Consumado o casamento, era chegada a hora. Olhou para a esposa: tinha os olhos fechados e o corpo recostado em seu peito. Com uma das mãos Karl acariciou-lhe os longos cabelos, enquanto a outra tirava de dentro de seu colete, atirado ao lado do lençol, a adaga que usaria para completar seu plano. A esposa nem chegou a abrir os olhos. Morreu sem ao menos soltar um gemido. Karl sentiu-se vitorioso, poderoso, invencível.

Deitado naquele lençol, com o corpo sem vida da esposa ao seu lado, Karl descansava. Subitamente uma música começou a invadir o ambiente. Era um canto feminino, lamurioso, espectral. Seu instinto pedia para que ele olhasse o vestido de noiva, repousado no assoalho, um pouco acima de sua cabeça. Estava negro. O que seria aquilo? "Não me sinto culpado", disse para si mesmo. Mas não adiantava, o horror não o deixava em paz. Um círculo de fogo surgiu em volta daquele leito de núpcias e de morte. Karl olhou para a menina morta ao seu lado. Estava desaparecendo aos poucos, em meio a uma fumaça negra, sem deixar vestígios. À sua frente, estava ela. Linda, pálida, gélida. Reconheceu o olhar cinzento. Romy vestia o mesmo vestido negro com que valsara com ele pelo jardim naquela noite.

Karl raciocinava, mas não falava. Não que não quisesse. Não podia. Não havia voz. O poderoso Krönemberg, que havia assassinado o próprio pai, planejado a morte dela e de toda a sua família e dizimado da forma mais vil uma centena de convidados na festa de seu casamento, estava sem ação, os músculos paralisados, os olhos arregalados de horror.
Romy apenas ria. Achavam realmente que ela abandonaria todos os seus sonhos de infância para morrer no dia do casamento que nem ao menos desejara? Ao lado dela, Karl viu surgir o irmão. Também vestido de negro, longos e reluzentes cabelos pretos, os mesmos olhos cinzentos e a mesma pele pálida da irmã. Viu-os cumprimentarem-se com o beijo triplo. Karl tremia, aterrorizado. Sem desviar os olhos de Karl, Romy inclinou seu corpo em direção ao dele e beijou-lhe a boca. O beijo amargo da Morte foi a última coisa que ele viu e sentiu.

***

O que aconteceu depois? Minha mente voltou a integrar meu corpo, que ainda estava em frente ao computador, na biblioteca de meu apartamento, no princípio do século XXI. Presenciei a história de Franz e Romy até o momento da morte de Karl.
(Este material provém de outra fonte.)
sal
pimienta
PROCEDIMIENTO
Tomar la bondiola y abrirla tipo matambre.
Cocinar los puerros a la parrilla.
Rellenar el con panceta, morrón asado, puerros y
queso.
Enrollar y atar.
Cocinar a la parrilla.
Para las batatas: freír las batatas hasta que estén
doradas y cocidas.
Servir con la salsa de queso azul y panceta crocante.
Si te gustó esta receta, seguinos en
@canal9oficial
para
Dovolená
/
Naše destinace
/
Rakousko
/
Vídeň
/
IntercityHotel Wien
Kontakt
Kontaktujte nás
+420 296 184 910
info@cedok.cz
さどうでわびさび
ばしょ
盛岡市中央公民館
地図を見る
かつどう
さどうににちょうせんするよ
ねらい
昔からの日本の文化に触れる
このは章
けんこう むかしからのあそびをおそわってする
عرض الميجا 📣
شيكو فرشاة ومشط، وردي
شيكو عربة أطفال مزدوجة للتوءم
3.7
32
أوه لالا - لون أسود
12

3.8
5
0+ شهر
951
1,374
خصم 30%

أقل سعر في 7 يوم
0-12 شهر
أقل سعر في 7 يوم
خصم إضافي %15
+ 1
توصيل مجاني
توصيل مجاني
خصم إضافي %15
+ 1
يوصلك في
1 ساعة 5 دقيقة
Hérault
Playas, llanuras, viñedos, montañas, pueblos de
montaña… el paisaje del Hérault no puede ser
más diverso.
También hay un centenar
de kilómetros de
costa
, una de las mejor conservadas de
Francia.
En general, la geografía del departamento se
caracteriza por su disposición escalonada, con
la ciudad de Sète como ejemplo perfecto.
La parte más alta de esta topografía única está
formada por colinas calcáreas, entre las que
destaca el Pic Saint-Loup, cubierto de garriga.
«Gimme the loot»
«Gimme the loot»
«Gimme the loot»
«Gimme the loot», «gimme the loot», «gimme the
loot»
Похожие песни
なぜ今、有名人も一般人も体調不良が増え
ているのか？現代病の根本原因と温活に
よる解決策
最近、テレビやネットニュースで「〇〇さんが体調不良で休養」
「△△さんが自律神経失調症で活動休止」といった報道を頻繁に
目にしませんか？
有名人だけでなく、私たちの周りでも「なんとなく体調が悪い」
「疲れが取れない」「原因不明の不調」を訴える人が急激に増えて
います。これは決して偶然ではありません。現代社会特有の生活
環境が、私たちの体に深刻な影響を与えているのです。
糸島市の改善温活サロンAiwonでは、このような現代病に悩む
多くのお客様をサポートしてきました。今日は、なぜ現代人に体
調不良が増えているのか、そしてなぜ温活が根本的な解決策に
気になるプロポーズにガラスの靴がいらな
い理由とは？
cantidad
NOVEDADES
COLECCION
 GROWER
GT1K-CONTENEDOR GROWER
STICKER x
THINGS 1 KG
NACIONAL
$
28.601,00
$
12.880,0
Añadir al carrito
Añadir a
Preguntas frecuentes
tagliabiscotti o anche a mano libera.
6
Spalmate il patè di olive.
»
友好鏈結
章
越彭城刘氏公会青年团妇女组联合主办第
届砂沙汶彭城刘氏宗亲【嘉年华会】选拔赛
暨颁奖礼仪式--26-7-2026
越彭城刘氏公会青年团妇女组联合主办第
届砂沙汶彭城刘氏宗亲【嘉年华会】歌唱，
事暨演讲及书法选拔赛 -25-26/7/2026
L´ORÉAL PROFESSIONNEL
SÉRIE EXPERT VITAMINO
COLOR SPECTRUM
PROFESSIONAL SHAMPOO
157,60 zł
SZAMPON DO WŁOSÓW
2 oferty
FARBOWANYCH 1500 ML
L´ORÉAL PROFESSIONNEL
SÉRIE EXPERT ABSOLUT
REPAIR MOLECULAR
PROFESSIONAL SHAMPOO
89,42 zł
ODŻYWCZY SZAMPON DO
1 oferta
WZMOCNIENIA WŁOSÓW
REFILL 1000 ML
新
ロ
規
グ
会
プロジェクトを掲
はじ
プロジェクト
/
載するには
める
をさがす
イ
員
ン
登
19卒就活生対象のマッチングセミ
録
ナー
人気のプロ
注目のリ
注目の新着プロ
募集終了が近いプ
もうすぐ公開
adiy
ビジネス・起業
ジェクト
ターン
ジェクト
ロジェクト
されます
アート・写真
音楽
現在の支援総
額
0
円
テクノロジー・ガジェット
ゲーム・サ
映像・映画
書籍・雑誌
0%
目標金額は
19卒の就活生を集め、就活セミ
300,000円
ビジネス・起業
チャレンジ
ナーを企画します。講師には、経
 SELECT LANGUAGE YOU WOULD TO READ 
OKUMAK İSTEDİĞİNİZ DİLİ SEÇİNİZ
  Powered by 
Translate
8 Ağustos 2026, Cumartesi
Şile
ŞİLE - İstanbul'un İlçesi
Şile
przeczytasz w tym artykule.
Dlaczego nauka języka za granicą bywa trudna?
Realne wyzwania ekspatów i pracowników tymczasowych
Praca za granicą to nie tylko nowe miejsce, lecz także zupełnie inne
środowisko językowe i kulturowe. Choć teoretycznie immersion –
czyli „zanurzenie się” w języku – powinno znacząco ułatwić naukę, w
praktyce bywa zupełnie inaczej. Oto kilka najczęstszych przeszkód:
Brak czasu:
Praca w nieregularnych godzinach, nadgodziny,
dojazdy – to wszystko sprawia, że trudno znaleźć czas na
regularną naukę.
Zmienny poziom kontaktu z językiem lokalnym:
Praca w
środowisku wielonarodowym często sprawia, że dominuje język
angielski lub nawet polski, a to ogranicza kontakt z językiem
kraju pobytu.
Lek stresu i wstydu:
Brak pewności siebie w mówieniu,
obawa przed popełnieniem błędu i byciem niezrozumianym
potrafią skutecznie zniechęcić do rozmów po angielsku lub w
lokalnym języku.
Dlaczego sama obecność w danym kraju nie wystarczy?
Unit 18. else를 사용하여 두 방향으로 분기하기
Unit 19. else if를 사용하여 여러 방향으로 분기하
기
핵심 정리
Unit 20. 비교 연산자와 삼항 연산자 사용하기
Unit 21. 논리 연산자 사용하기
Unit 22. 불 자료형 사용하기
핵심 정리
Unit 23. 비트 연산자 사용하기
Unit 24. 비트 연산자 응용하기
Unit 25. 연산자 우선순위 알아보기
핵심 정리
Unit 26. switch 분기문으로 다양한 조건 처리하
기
Foi o que vi.

Agora, sentada ainda nesta cadeira, olho pela janela e vejo o mesmo céu azul e as mesmas nuvens brancas e fofas que me transportaram para aquela viagem. As árvores de folhas verdes e o casarão em estilo alemão continuam no mesmo lugar, emoldurados pela minha janela.

A impressão que tenho, no entanto, é de que o casarão não mais pertence a um rico proprietário de terras. Tampouco sinto a presença dos irmãos naquele lugar. Percebo então minha ignorância. Romy e Franz obviamente não estão mais lá. Jamais quiseram estar. No intervalo que separa nossos séculos, provavelmente viajaram o mundo e presenciaram muitas mudanças, viveram e amaram-se intensamente. E quem pode saber agora onde estarão?